Multimodals. You know that they’re mandatory, but you are unsure of what your teachers are expecting. Fear not, this short read will help you smash your multimodal!
One: Where and how to start – Stop, Slow down and Plan!
Multi-modals are presentations that combine two or more communication modes. This involves using a combination of visual, gestural, spoken and written language. You will usually be asked to create a Powerpoint. Before planning the topic of your presentation, break down the task to ensure that you’re answering the question. Then, you can choose the modes that best suit your presentation.

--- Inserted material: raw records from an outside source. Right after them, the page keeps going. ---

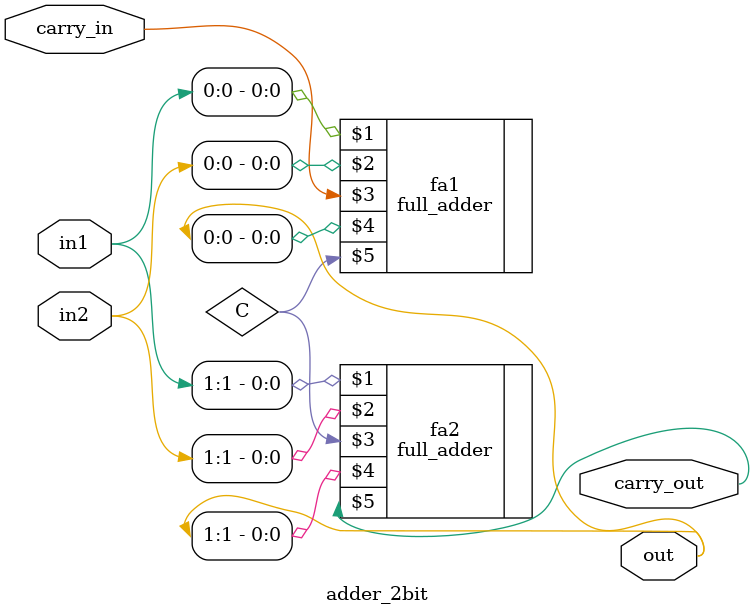
<source format=v>
module adder_2bit (input [1:0] in1, input [1:0] in2, input carry_in, output [1:0] out, output carry_out);
	wire C;
	
	full_adder fa1(in1[0], in2[0], carry_in, out[0], C);
	full_adder fa2(in1[1], in2[1], C, out[1], carry_out);
endmodule
</source>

Two: Crafting your piece – Less is More
You’ve moved onto the second stage – crafting your piece. When writing up your speech, use short and easy to follow sentences. Don’t treat it as an essay, but rather, treat it as a conversation. This keeps your audience engaged and involved.
Before creating your Powerpoint slideshow, it is best to plan out each slide. Powerpoints aid your presentation which means that any written language should be kept to a minimum, i.e:
Use concise dot points or create a visually appealing flowchart
Only write up key points to summarise your information – otherwise it’ll be hard to concentrate on both the text and your speech
Fonts, choice of background, colour scheme and use of images should all be carefully considered to ensure that your presentation is clear, simple to follow and engaging.
Remember, less is always more! Overcrowded and text-heavy slides will most likely distract and tire out your audience, so keep everything minimalistic!
Being prepared is essential for multimodals. Your control of voice, eye-contact and gestures highly impact how engaging your piece will be - and your marks! Delivery is often on the marking criteria so don't underestimate its importance. To ensure that you maximise you marks, you need to rehearse. Try to memorise your speech, as this will help you maintain good eye contact. Also, adding in some gestures can help you spice up your presentation.
Last, but not least, the way you control your voice will heavily affect how your audience receives your speech. This involves practising:
Pacing – slow down to ensure your audience can process everything you say
Voice projection – talk loudly to ensure that you are well heard
Clarity of pronunciation – pronounce clearly to be understood
Voice modulations – don't be monotonous!
As with everything, all good things come to an end. You’ve reached the end of this short read but fear not, you are now equipped with juicy tips and skills to smash your multimodals. Good luck!